Hygiene helpers are responsible for cleaning plasticware in CLMCs. In view of the fact that mothers visiting the facility could potentially be asymptomatic carriers of SARS-CoV-2, appropriate protective gear like face shields, N-95 masks, gowns and gloves are donned by the hygiene helpers while handling the plasticware utilized for mothers during milk expression.

Human milk banks should maintain impeccable hygiene standards at all times. With the well debated issue surrounding the handling of human milk containers as being potential sources of SARS-CoV-2 transmission, Marinelli et al. suggested using “high level of disinfection” bleach to clean plasticwares in milk banks [42]. Alternatively, HMBANA suggested the bottle transfer technique [49]. In an article by Moro et al. [44], the author shares the notion of single use disposable bottles in Italy and suggests exploring the potential of cleaning outside surface of the bottles with silver ions as suggested by Peila et al. [50]. In resource limited environment, implementation of many of these suggestions including single use bottle might not be economically feasible.

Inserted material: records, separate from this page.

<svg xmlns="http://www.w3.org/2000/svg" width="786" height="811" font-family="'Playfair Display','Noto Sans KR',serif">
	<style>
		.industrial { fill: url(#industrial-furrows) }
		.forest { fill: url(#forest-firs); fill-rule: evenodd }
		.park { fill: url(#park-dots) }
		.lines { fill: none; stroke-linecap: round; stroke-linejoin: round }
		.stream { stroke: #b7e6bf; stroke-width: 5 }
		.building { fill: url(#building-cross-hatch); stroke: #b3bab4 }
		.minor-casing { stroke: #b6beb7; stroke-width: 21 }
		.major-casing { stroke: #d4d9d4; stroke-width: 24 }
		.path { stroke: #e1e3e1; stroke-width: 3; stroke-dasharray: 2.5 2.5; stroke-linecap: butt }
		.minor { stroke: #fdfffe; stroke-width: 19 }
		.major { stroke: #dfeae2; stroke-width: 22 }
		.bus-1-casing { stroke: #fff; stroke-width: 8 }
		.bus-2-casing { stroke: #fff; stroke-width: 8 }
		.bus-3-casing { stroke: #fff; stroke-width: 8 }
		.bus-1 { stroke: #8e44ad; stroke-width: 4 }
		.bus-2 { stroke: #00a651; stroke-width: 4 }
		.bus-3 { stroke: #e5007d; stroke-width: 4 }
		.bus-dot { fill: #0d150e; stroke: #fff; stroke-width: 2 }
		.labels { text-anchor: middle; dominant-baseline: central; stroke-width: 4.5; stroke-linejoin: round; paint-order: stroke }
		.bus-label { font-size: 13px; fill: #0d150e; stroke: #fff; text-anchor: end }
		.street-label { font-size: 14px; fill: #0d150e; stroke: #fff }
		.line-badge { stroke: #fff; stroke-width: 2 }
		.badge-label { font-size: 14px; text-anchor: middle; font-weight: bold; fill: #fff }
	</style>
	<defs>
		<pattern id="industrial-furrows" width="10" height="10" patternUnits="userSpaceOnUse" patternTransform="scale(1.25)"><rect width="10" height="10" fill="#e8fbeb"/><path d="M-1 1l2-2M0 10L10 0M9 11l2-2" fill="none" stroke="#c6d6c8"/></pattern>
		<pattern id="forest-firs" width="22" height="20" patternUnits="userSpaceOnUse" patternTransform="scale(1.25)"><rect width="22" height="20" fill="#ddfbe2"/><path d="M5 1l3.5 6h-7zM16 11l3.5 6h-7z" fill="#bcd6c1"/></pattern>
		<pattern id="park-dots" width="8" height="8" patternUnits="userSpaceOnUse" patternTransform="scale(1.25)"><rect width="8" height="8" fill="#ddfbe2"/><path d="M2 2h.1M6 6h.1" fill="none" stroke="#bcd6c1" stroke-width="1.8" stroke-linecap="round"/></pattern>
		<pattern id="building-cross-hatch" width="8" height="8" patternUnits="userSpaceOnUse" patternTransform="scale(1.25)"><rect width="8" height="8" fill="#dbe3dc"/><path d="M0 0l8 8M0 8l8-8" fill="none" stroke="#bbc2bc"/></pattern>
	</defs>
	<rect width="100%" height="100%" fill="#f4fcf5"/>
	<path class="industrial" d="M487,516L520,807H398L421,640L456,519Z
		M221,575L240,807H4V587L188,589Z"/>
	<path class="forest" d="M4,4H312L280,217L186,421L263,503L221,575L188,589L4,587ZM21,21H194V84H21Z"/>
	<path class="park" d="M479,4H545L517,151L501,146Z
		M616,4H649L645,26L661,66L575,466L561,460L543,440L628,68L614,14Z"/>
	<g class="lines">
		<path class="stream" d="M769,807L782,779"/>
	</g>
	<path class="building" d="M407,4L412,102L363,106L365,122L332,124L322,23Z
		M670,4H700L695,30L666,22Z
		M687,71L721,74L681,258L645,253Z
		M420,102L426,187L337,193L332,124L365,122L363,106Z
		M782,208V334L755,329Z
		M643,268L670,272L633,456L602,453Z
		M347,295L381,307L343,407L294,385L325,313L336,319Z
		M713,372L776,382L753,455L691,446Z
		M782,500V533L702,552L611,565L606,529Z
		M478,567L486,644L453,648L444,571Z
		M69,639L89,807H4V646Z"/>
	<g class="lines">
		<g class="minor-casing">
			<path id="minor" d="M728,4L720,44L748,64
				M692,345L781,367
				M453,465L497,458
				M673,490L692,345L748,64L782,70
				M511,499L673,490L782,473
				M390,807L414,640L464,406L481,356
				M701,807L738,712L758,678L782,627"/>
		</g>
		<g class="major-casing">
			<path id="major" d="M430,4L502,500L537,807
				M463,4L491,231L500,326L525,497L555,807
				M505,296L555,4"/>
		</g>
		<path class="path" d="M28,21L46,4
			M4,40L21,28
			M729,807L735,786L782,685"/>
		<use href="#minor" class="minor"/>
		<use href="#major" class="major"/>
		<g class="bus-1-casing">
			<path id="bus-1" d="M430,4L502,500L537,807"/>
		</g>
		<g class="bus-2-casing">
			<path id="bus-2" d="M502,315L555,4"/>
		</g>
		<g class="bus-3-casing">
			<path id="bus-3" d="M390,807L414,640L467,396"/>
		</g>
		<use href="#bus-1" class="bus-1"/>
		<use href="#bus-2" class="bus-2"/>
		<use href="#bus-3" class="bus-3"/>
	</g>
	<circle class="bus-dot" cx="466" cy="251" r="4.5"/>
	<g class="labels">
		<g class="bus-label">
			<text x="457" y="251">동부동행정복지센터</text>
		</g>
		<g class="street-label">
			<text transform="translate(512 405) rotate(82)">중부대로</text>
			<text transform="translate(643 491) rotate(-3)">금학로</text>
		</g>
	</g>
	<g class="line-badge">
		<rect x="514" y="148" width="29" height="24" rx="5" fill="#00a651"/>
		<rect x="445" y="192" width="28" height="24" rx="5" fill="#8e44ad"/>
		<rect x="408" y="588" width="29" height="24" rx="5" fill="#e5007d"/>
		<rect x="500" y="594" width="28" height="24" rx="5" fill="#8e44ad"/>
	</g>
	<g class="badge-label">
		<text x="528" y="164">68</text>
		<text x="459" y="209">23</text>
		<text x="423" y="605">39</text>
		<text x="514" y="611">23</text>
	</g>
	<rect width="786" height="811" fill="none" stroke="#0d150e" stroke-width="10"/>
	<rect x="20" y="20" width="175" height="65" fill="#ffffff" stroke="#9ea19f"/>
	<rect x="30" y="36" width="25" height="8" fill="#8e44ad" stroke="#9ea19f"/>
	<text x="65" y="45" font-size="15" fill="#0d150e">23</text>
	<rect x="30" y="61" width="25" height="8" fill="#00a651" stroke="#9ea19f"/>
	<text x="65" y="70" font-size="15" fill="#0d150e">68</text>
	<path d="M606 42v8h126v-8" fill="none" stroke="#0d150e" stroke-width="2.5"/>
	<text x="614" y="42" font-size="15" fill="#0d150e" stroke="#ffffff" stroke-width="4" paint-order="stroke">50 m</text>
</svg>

What is interesting to note is that the temperature stability study reports complete inactivation of SARS-CoV-2 virus after 5 min of exposure at 70 degrees Celsius [48]. The process of cleaning the lactasets (i.e. breast shields, membranes, valves, connectors, and tubes) and bottles in settings similar to ours includes dipping them in soap solution before rinsing under running water. Thereafter, the plastic wares are kept in boiling water (100 degrees Celsius) for 20 min and dried using a hot air oven. The relevance of this cleaning process in context with SARS-CoV-2 is still to be explored.

Conclusion

The ongoing pandemic has impacted the functioning of human milk banks throughout the world. Attempts should be made to minimise the impact on the health and well-being of the vulnerable infants. Breast milk has notable benefits for the neonate including the potential for transfer of bioactive agents such as anti-infective antibodies along with other established long-term benefits. The core belief of human milk banking across the globe is to promote and strengthen breastfeeding.

Human milk banks in developing nations have a pivotal role during these unpropitious circumstances to facilitate the use of breast milk and ensure provision of donor milk as gap support to the most vulnerable preterm infants (< 1500 g and < 32 weeks gestation) if mother’s own milk is not available.